**WHAT YOU ARE ASKED TO DO:** In the records below, find the line that contains "(403, 260) none" and the line that contains "[413,331,435,338] ， -> (172, 512) none", then retype exactly those two lines and every line between them.

**EXTRACTED ENTRIES:**
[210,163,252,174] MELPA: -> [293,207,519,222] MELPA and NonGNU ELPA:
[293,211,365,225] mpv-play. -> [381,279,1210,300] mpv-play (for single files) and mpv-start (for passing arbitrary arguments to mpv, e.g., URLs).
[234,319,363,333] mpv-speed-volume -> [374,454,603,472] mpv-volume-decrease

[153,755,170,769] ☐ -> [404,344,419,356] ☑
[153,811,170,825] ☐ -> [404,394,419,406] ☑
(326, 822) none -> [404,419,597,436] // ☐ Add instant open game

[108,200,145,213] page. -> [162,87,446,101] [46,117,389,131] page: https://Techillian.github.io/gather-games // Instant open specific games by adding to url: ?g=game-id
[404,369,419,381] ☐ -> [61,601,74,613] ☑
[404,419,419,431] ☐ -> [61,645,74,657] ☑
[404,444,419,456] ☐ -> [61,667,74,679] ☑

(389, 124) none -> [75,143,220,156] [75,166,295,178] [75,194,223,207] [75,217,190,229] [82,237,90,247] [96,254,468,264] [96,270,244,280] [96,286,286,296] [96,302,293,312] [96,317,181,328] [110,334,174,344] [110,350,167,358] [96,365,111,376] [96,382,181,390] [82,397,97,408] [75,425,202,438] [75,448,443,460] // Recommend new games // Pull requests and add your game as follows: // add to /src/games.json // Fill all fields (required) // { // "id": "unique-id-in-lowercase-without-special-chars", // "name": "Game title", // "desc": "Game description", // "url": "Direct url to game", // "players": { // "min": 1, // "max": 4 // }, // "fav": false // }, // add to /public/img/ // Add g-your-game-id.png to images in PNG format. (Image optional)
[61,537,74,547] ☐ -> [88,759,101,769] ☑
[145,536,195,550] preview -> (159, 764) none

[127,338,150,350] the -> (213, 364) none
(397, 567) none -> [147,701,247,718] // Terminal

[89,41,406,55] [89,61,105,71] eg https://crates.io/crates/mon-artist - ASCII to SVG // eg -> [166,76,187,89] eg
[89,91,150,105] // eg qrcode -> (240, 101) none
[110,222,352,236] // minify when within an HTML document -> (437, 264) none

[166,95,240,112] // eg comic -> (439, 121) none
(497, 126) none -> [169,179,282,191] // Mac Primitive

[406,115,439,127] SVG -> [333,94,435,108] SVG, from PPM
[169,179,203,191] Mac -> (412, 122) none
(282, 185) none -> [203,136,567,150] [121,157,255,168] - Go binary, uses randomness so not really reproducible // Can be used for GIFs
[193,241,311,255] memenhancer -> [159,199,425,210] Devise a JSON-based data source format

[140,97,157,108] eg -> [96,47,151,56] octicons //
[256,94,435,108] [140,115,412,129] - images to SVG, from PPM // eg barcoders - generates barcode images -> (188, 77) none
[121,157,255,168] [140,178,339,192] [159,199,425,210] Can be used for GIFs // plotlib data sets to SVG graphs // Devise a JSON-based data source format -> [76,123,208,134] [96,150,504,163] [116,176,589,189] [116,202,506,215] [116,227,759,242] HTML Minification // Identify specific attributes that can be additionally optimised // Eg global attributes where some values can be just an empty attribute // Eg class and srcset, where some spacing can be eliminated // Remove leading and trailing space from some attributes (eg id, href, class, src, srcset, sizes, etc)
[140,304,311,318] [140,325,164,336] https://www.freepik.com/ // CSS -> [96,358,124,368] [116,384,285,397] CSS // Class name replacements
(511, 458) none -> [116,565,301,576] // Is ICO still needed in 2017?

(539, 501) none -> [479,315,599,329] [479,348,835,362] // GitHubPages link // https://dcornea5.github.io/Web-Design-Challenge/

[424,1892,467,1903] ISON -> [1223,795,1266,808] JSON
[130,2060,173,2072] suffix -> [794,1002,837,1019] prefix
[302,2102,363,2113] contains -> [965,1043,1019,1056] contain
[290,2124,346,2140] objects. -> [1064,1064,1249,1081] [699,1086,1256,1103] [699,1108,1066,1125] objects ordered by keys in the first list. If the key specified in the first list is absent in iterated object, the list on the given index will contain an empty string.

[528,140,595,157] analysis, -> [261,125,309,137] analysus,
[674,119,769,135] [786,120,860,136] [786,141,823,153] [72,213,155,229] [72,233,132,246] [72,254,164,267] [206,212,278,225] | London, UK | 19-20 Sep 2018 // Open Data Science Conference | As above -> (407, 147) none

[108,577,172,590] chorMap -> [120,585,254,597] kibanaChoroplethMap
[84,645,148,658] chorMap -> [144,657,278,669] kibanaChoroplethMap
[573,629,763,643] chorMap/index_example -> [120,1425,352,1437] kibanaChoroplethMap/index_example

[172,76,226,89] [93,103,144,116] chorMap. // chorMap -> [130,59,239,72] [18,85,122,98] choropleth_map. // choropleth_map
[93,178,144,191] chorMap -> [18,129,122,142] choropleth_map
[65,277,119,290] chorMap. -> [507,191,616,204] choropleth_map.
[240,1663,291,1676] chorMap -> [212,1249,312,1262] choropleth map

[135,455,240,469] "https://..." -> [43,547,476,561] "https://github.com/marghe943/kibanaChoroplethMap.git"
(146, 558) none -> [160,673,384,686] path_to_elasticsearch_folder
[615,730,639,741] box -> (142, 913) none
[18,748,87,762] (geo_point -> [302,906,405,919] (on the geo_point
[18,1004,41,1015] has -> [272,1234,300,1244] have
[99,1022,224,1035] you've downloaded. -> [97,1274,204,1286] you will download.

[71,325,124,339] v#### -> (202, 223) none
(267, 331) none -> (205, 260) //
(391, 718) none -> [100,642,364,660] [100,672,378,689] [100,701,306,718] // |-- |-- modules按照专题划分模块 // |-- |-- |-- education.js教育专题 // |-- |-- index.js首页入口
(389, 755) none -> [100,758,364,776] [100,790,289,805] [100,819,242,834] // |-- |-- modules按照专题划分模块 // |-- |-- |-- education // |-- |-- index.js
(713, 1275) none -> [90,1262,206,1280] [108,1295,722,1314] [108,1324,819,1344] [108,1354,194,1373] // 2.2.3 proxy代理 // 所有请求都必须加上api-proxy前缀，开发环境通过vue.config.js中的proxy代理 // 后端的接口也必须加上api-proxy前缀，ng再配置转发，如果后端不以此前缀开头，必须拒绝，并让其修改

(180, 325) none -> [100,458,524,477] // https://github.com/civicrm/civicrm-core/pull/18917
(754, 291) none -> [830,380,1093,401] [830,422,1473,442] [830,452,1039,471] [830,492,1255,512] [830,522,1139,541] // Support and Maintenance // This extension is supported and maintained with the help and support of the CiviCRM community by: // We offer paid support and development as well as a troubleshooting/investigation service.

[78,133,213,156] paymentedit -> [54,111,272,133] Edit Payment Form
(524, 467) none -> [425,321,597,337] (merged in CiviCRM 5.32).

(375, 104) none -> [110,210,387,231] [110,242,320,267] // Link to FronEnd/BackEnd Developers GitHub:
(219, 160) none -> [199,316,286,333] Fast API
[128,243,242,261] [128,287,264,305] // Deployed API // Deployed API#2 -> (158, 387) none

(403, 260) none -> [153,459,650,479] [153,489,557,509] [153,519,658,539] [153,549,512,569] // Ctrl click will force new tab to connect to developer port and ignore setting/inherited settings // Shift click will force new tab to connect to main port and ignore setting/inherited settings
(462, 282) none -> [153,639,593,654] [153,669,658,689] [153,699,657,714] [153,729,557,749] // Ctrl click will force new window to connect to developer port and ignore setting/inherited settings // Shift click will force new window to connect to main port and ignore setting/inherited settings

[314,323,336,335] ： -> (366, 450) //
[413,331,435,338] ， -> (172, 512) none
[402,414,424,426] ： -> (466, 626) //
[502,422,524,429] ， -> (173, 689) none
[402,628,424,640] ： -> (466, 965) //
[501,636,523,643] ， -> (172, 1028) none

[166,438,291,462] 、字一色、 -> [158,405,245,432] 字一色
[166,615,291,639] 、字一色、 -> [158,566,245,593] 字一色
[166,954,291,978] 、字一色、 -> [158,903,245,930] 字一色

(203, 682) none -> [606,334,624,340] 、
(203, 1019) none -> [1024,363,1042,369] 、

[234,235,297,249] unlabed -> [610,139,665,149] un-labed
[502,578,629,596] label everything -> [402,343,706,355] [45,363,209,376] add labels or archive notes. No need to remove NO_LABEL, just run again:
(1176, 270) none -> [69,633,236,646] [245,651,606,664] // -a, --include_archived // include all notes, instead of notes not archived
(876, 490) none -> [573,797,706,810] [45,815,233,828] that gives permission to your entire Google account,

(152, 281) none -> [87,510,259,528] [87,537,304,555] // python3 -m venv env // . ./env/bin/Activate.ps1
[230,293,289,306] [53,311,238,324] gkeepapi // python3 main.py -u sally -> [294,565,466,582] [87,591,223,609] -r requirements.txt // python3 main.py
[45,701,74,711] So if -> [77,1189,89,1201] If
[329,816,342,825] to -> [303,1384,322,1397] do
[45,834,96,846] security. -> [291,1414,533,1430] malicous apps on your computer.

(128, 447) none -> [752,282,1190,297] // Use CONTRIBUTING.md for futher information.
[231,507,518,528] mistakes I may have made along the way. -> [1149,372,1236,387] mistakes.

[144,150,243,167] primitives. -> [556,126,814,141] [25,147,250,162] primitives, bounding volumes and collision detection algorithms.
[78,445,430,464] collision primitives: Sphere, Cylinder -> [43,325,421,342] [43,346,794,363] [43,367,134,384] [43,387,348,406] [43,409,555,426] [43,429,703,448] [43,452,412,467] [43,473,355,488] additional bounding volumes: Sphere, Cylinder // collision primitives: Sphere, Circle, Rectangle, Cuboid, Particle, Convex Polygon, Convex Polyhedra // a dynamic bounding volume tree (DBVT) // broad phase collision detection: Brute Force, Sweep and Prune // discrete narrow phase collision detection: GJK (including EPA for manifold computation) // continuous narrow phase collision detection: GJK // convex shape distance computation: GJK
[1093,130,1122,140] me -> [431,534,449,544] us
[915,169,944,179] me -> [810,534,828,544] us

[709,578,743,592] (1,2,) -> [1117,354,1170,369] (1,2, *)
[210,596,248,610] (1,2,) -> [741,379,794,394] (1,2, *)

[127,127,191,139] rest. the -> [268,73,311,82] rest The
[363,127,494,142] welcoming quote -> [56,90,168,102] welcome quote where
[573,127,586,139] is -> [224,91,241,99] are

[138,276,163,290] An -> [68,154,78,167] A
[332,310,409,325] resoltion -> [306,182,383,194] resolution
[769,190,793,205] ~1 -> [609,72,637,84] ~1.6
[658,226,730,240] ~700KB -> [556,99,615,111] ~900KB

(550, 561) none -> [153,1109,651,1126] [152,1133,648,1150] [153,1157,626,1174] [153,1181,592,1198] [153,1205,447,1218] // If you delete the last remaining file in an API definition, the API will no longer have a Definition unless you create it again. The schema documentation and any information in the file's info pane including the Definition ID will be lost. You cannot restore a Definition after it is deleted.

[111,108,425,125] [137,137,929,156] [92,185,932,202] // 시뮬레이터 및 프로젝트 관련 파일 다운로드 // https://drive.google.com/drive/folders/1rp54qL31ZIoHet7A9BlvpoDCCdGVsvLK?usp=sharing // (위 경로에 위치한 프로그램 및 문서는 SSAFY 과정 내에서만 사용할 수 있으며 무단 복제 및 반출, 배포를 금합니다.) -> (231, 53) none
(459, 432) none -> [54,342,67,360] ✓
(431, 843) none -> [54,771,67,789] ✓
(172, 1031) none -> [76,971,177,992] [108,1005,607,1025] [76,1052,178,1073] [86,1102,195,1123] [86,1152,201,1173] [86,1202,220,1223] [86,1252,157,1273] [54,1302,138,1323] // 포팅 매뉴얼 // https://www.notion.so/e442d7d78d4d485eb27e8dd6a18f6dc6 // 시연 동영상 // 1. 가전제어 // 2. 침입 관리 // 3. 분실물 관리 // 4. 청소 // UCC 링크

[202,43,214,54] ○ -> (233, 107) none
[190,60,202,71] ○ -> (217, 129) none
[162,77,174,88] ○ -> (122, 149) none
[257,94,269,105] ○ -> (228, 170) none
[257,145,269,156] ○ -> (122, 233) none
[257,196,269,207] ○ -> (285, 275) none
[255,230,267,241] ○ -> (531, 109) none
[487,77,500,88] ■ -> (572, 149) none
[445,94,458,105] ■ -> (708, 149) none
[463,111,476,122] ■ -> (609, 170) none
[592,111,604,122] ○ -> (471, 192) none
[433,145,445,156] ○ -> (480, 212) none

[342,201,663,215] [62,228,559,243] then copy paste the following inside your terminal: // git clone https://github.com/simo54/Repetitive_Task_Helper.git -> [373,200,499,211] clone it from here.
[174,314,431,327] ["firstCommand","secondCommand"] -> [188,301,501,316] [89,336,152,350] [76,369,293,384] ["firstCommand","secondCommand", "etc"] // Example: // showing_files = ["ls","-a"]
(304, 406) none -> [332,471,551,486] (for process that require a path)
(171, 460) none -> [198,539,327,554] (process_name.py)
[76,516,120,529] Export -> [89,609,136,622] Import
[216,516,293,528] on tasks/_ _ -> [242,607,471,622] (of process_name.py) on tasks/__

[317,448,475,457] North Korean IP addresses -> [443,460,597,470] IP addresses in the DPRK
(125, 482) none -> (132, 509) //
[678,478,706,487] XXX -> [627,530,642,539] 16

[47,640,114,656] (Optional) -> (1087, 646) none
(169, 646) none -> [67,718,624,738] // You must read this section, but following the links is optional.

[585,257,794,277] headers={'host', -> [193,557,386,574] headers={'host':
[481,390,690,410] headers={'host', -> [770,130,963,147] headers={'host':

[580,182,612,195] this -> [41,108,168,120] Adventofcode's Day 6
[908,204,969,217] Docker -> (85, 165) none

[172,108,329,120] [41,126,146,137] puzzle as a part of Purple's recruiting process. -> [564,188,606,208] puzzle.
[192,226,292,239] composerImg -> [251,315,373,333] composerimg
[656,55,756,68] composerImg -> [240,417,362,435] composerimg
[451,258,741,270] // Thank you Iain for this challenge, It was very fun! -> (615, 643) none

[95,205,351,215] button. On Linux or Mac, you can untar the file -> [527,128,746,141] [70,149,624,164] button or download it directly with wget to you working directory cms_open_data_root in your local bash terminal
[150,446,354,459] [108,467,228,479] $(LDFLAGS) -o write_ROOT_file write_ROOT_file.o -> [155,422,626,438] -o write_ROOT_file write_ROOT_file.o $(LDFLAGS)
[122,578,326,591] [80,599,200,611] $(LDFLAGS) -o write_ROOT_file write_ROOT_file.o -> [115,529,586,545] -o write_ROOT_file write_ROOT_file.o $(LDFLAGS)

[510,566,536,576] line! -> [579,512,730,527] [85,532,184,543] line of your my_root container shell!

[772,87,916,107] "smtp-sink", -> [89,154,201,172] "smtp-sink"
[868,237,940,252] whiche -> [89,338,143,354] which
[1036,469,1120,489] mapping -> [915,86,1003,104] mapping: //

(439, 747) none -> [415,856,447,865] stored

**WRITTEN RESPONSE:**
(403, 260) none -> [153,459,650,479] [153,489,557,509] [153,519,658,539] [153,549,512,569] // Ctrl click will force new tab to connect to developer port and ignore setting/inherited settings // Shift click will force new tab to connect to main port and ignore setting/inherited settings
(462, 282) none -> [153,639,593,654] [153,669,658,689] [153,699,657,714] [153,729,557,749] // Ctrl click will force new window to connect to developer port and ignore setting/inherited settings // Shift click will force new window to connect to main port and ignore setting/inherited settings

[314,323,336,335] ： -> (366, 450) //
[413,331,435,338] ， -> (172, 512) none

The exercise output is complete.